I awoke early one morning just before sunrise itching my chigger bites like a madman, battle scars from a recent tromp through the hill country. In exasperation I leapt off the couch and moved toward the back deck to get some refreshing air to hopefully get my mind off my affliction. I got something better.
Just as I was about to open the sliding door, I saw through the glass a doe nosing around for a sunrise breakfast. She was closer than any wild deer that I can remember watching. Separated by the glass, she could not smell or hear me, so I was able to watch her for quite some time. Usually, deer seem to dart off at the smallest breath, but this time, she let me admire her for a very long time.
I became possessed by her beauty, enraptured, as all my cares, all my chigger bites, melted away, and I thought only on her.

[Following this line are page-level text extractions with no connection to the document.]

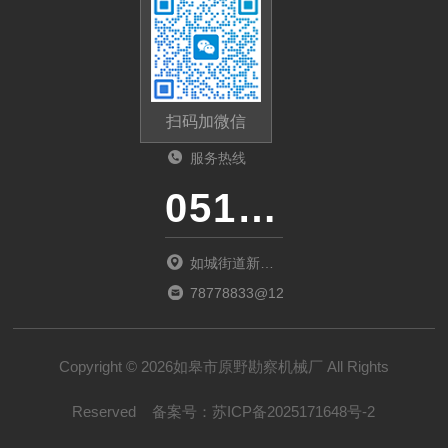
扫码加微信
服务热线
0513-87510026
如城街道新北
商城D1幢02室
78778833@126.com
Copyright © 2026如皋市原野勘察机械厂 All Rights
Reserved
备案号：
苏ICP备2025171648号-2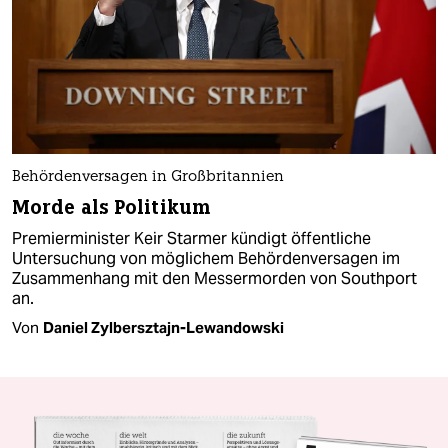
Behördenversagen in Großbritannien
Morde als Politikum
Premierminister Keir Starmer kündigt öffentliche
Untersuchung von möglichem Behördenversagen im
Zusammenhang mit den Messermorden von Southport
an.
Von
Daniel Zylbersztajn-Lewandowski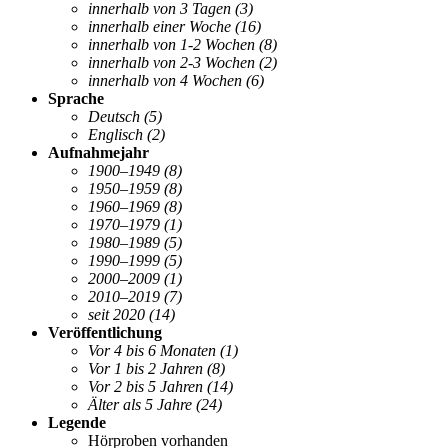
innerhalb von 3 Tagen
(3)
innerhalb einer Woche
(16)
innerhalb von 1-2 Wochen
(8)
innerhalb von 2-3 Wochen
(2)
innerhalb von 4 Wochen
(6)
Sprache
Deutsch
(5)
Englisch
(2)
Aufnahmejahr
1900–1949
(8)
1950–1959
(8)
1960–1969
(8)
1970–1979
(1)
1980–1989
(5)
1990–1999
(5)
2000–2009
(1)
2010–2019
(7)
seit 2020
(14)
Veröffentlichung
Vor 4 bis 6 Monaten
(1)
Vor 1 bis 2 Jahren
(8)
Vor 2 bis 5 Jahren
(14)
Älter als 5 Jahre
(24)
Legende
Hörproben vorhanden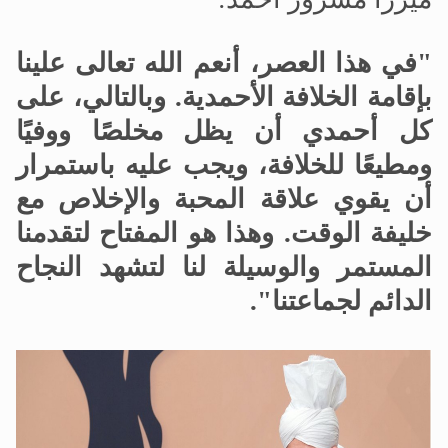
"في هذا العصر، أنعم الله تعالى علينا
بإقامة الخلافة الأحمدية. وبالتالي، على
كل أحمدي أن يظل مخلصًا ووفيًا
ومطيعًا للخلافة، ويجب عليه باستمرار
أن يقوي علاقة المحبة والإخلاص مع
خليفة الوقت. وهذا هو المفتاح لتقدمنا
المستمر والوسيلة لنا لتشهد النجاح
الدائم لجماعتنا".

Real Beauty, unlike prettiness, changes the beholder. The beholder is not self-seeking in his beholding; he rather forgets himself. He somehow participates in that beautiful thing, just as that beautiful thing participates in Beauty itself. It is as Socrates says in Plato’s Phaedo:
“I cling simply and straightforwardly, naively perhaps, to the explanation that the one thing that makes that object beautiful is the presence in it or association with it (in whatever way the relation comes about) of that other Beauty. I do not go so far as to insist upon the precise detail; only upon the fact that it is by Beauty that beautiful things are beautiful.”
Socrates is hitting so near the mark. Christians, however, can name Beauty Himself, because He has been revealed to us in the person of Jesus the Christ.
Beauty is an imperative to value in a child’s education because Beauty reveals Truth, it reveals God.
God’s Beauty can be seen most easily in nature. Beauty drives out fear as it even drew my children to behold the live snakes at the Nature Center the other day, even my daughter (and I confess myself too) who is afraid of snakes.
In addition, God’s Beauty can be discovered in an elegant equation, a poem, a story as these things can foreshadow the Beautiful Vision of God we all will see in our Eternal Home.
Beauty can also be captured in even the arrangement of space in a home or a school. Sunlit rooms, flowers on the table, attractive colors and shapes can all help form our affections for all things Good. Just as we train a child’s appetites whether we feed her junk food or vegetables, we train her to love trash or high art by the habit of feeding them the best of all sphere‘s of human knowledge.
I have heard it said that we become the thing we behold; therefore, let us place before our children all things beautiful so that they too may become Beautiful.